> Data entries

######

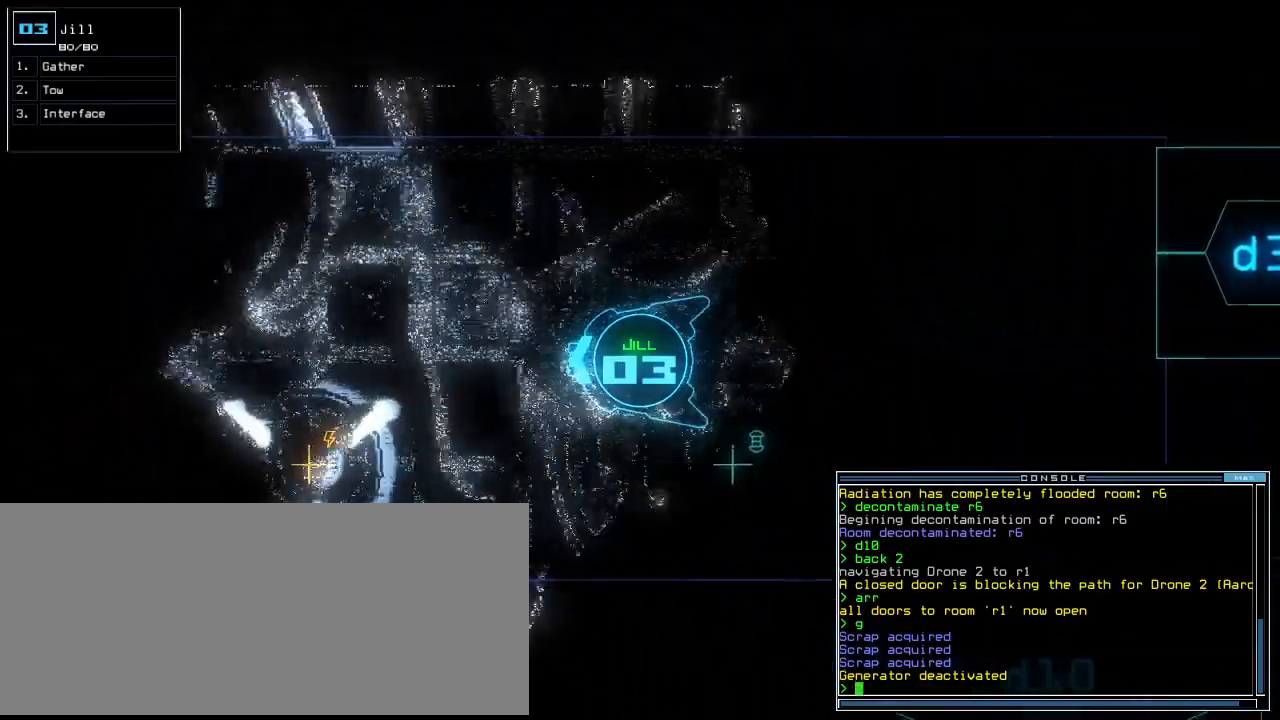
{"keys": ["o", "up"]}
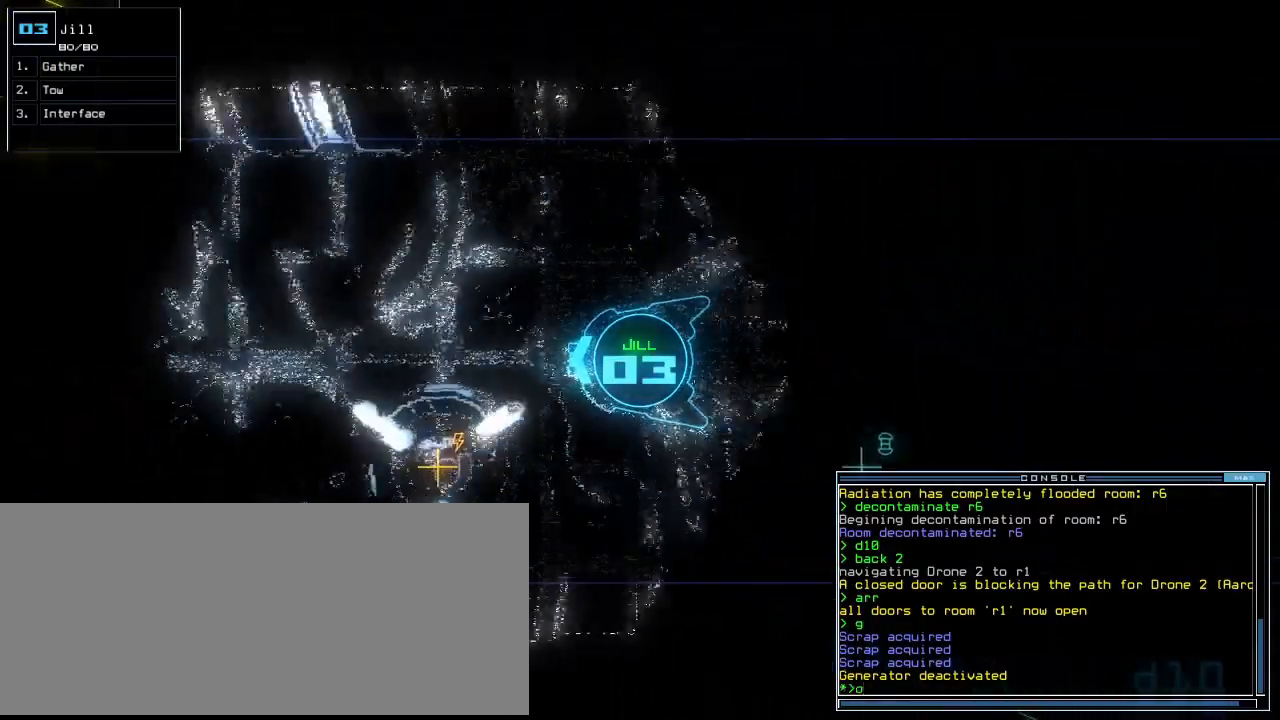
{"keys": ["u", "up"]}
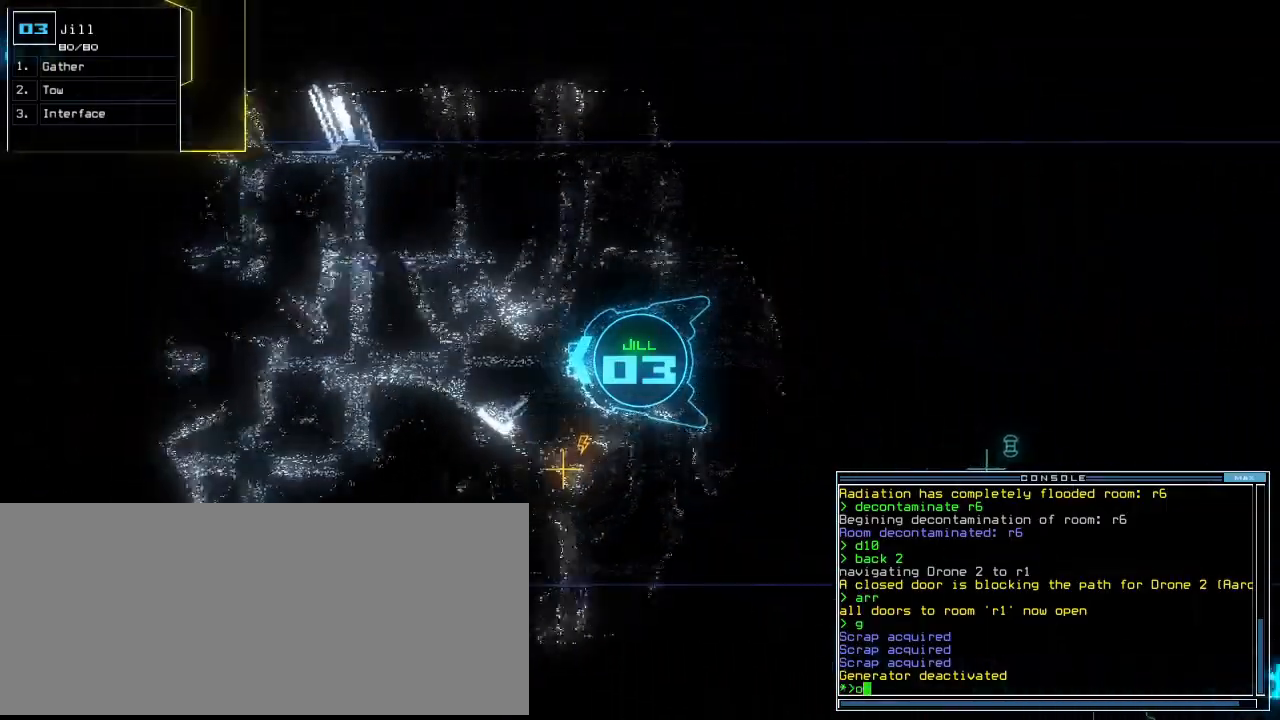
{"keys": ["up"]}
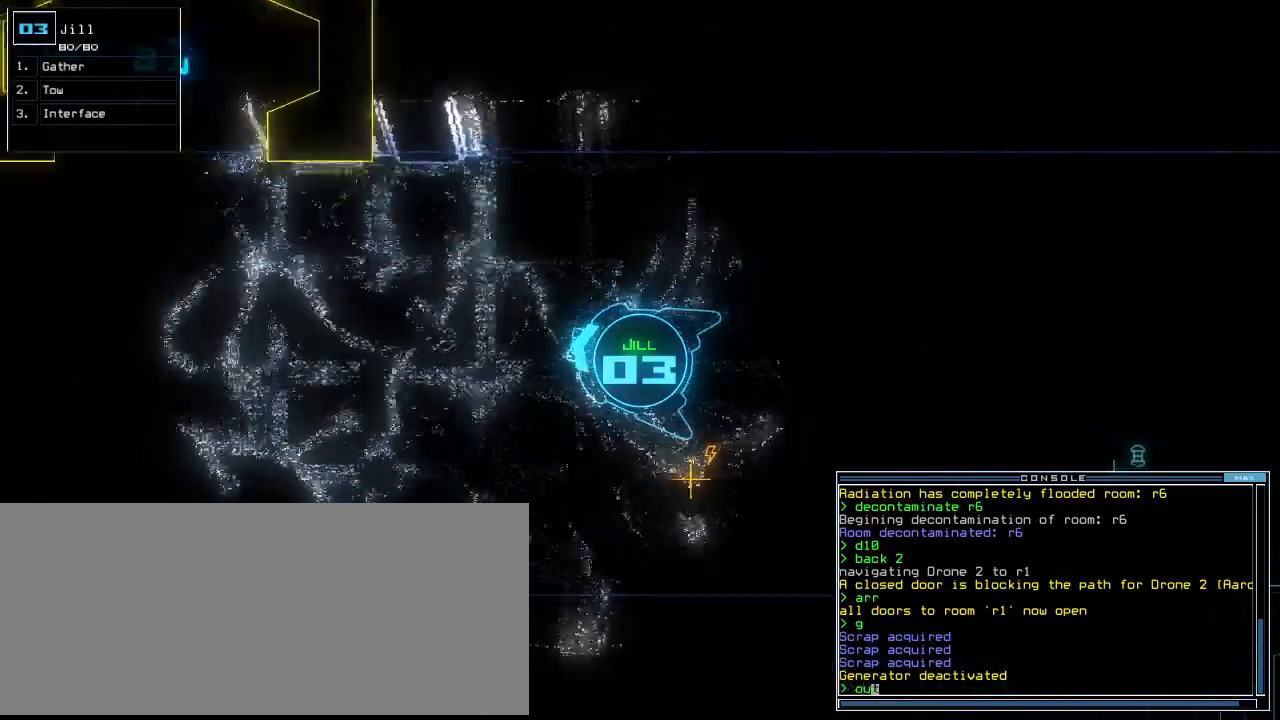
{"keys": ["up"], "events": []}
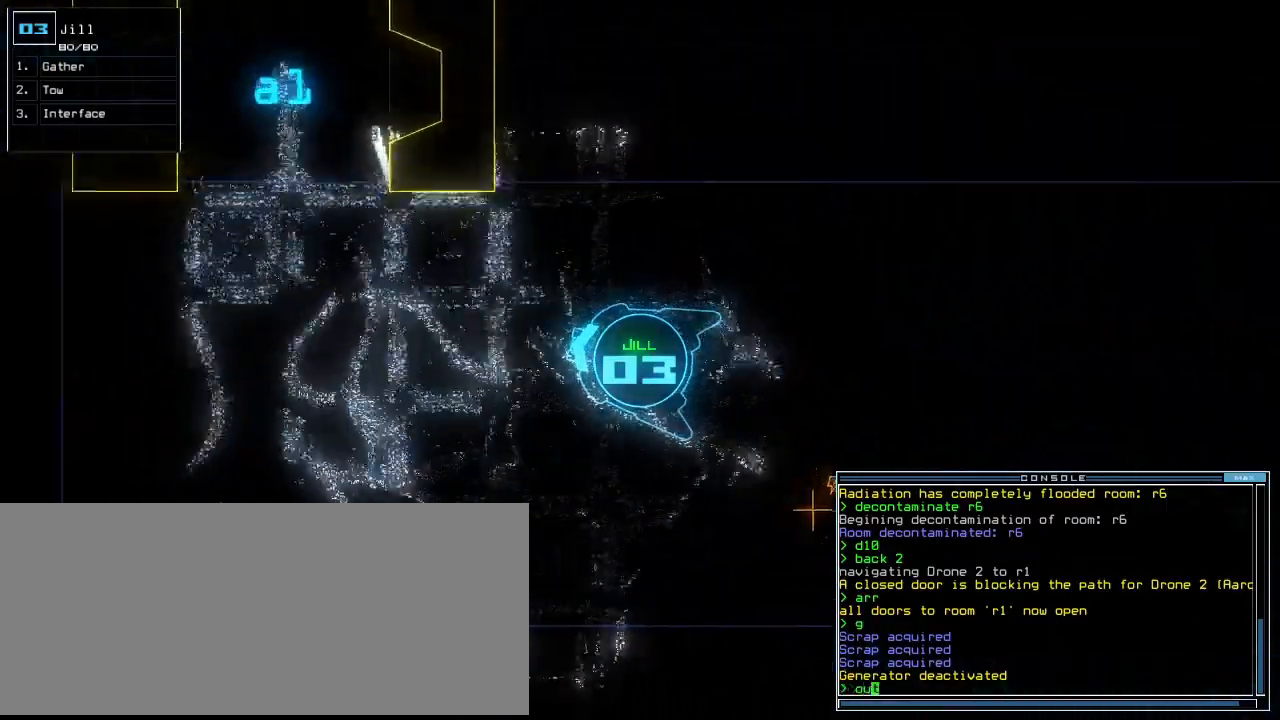
{"keys": ["up"], "events": []}
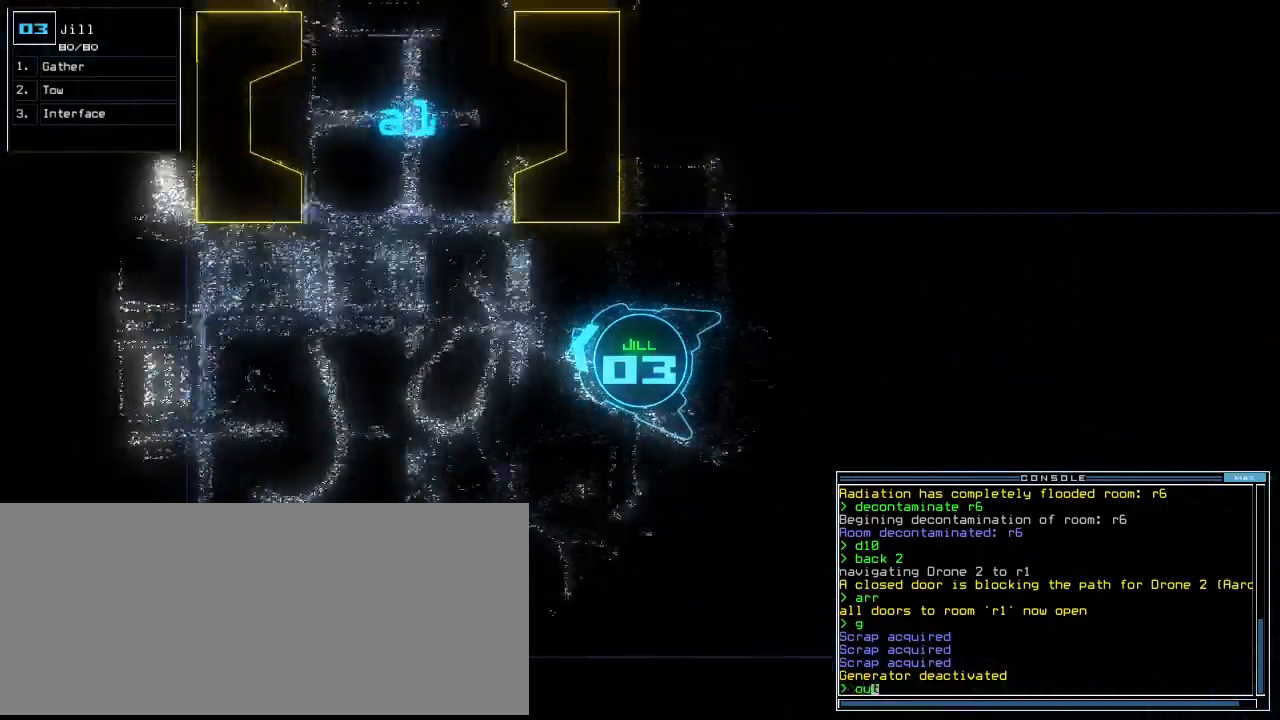
{"keys": ["right", "up"], "events": [[480, "right", "down"]]}
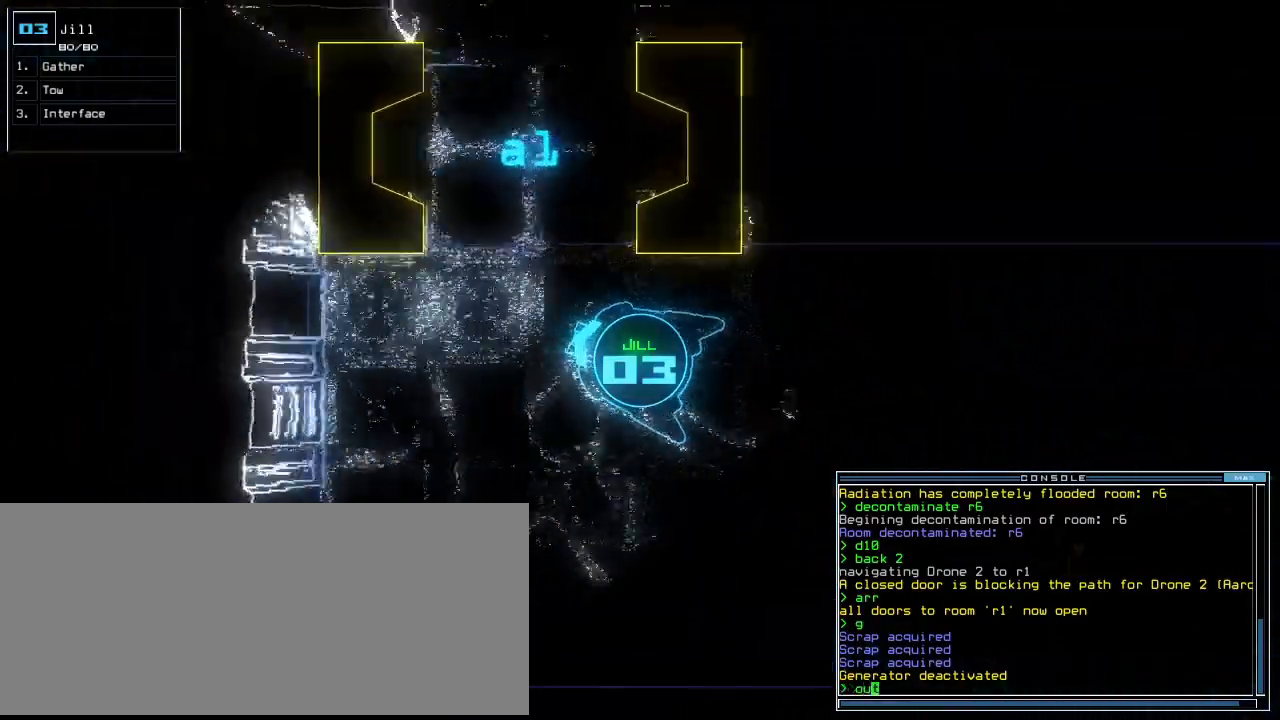
{"keys": ["up"], "events": [[100, "right", "up"], [200, "right", "down"], [300, "right", "up"], [380, "right", "down"], [480, "right", "up"]]}
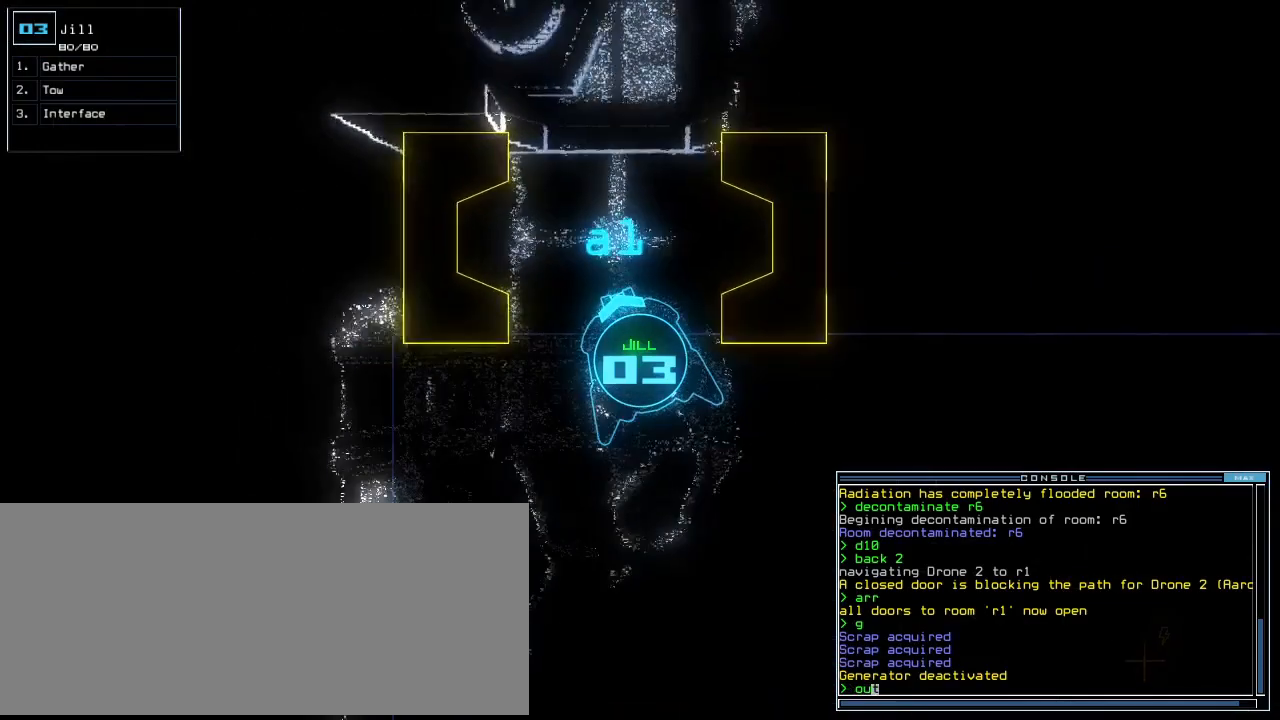
{"keys": ["up"], "events": [[60, "right", "down"], [120, "right", "up"]]}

######

> TASK
Return every line of the data above in which "down" appears.

> SOLVED PROBLEM
{"keys": ["right", "up"], "events": [[480, "right", "down"]]}
{"keys": ["up"], "events": [[100, "right", "up"], [200, "right", "down"], [300, "right", "up"], [380, "right", "down"], [480, "right", "up"]]}
{"keys": ["up"], "events": [[60, "right", "down"], [120, "right", "up"]]}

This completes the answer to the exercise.